Required actions
1: Reproduce word for word the stretch of the reader response on the Mixshield tunnel boring machine from "The Mixshield machine" through "method in Singapore.".
2: Pick up the reader response on the Mixshield tunnel boring machine after its final sentence and continue the writing.
*** Passage for review ***
Reader Response 3

 According to Harding(2017), Mixshield is a slurry tunnel boring machine (TBM) that utilizes an air bubble to manage and stabilize pressure at the tunnel face. The "tunnel face" refers to the foremost part of a tunnel excavation where the actual digging or cutting of the tunnel occurs. This is further explained by Herrenknecht (Herrenknecht, 2024) stating The TBM has an automatic air cushion that precisely controls the face support pressure in the excavation chamber (Herrenknecht, 2024). It also offers an array of powerful cutting tools such as cutting knives and disc cutters. It is enhanced by jaw crushers positioned in front of the intake screen to further breakdown boulders and stones into conveyable size pieces (Herrenknecht, 2024). According to Herrenknecht and Rehm, the TBM can excavate and build a ring around the machine continuously (Herrenknecht and Rehm, 2003). This is supported by Herrenknecht’s claim that the TBM can do so with the help of its erector and thrust system. The erector is controlled by a remote and it positions the segments during ring building whereas the thrusters are positioned around the circumference which pushes the shield forward, leaving behind the previously built ring (Herrenknecht, 2024). The machine can dig while building a solid structure around itself called the ring. The ring is a circular concrete structure that is used to hold a tunnel so that it will not collapse on itself.

The Mixshield machine can achieve tremendous progress with its great efficiency as well as its adaptability to be used in mixed soil conditions but the cost to operate a TBM is steep compared to using a drill and blast method in Singapore.

A point to consider is the efficiency of the TBM, according to Herrenknecht (2024), it has a system that allows itself to continuously dig and secure itself simultaneously. This is achieved by its erector and thrust system. It can be segmented into the front and back of the machine. The front segment will continuously dig into the rocks in front of it while the back of the machine will reinforce the surrounding structure which is called a ring. This allows the TBM to cover an approximate of 10m every 24 hours. (MetroTunnel, 2020). Besides it progressing at a fast rate due to this function. The TBM's cutting wheel arms are easily accessible for maintenance (Herrenknecht, 2024). This in turn reduces its downtime significantly. According to Tey (2019), the main reason a TBM project is delayed is due to the frequency the cutter head needs to be replaced whether planned or unplanned. Due to the accessibility to the TBM's cutter head's assembly, the downtime of the TBM is drastically reduced making the TBM more efficient.
*** End of Passage for review ***
*** Dataset excerpts ***
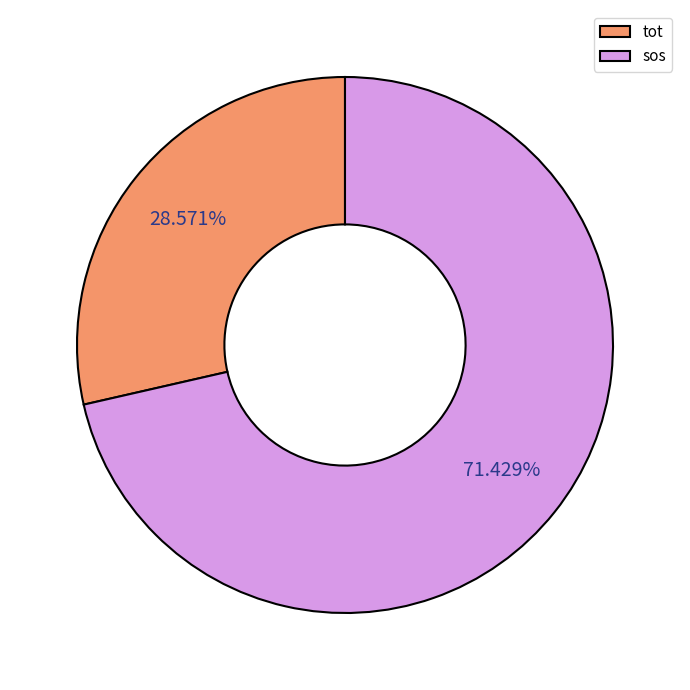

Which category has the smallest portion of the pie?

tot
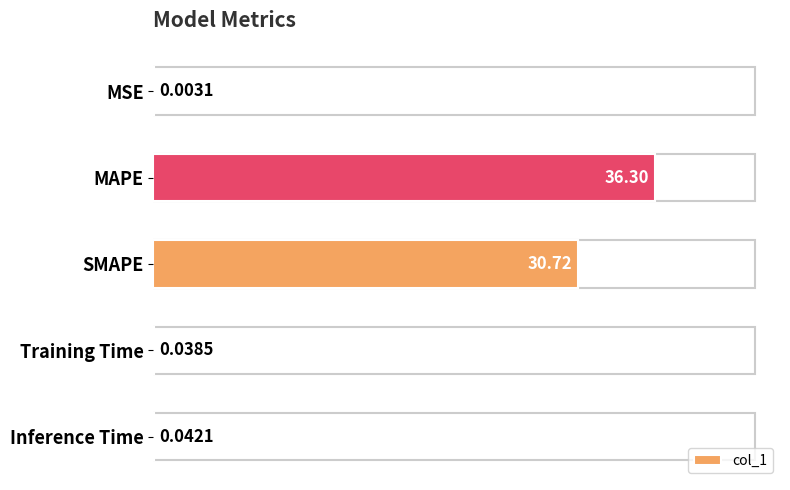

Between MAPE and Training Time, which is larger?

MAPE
*** End of Dataset excerpts ***
Answers to the exercise
1:
The Mixshield machine can achieve tremendous progress with its great efficiency as well as its adaptability to be used in mixed soil conditions but the cost to operate a TBM is steep compared to using a drill and blast method in Singapore.

2:
Besides being efficient, the adaptability of a Mixshield TBM makes it a relatively good choice to be used in Singapore. Singapore has a non-homogenous soil which makes it perfect for using a Mixshield TBM for her tunneling projects (Tey, 2019). Since the Mixshield TBM can dig through heterogeneous soil (Herrenknecht, 2024), Singapore's tunneling projects will only need to use one type of TBM. This, in turn, will bring down the cost of the whole project. Focusing on the project by PUB to build a deep tunnel sewerage system along the central and western coast of Singapore. The soil is relatively made up of an array of soil profiles. It is made up of reddish mudstone, prey fossil-rich mudstone and shale, fossil-rich limestone, siltstone, sandstone, conglomerate (Cai, 2012). This makes it perfect for the PUB engineers to consider the use of the Mixshield TBM.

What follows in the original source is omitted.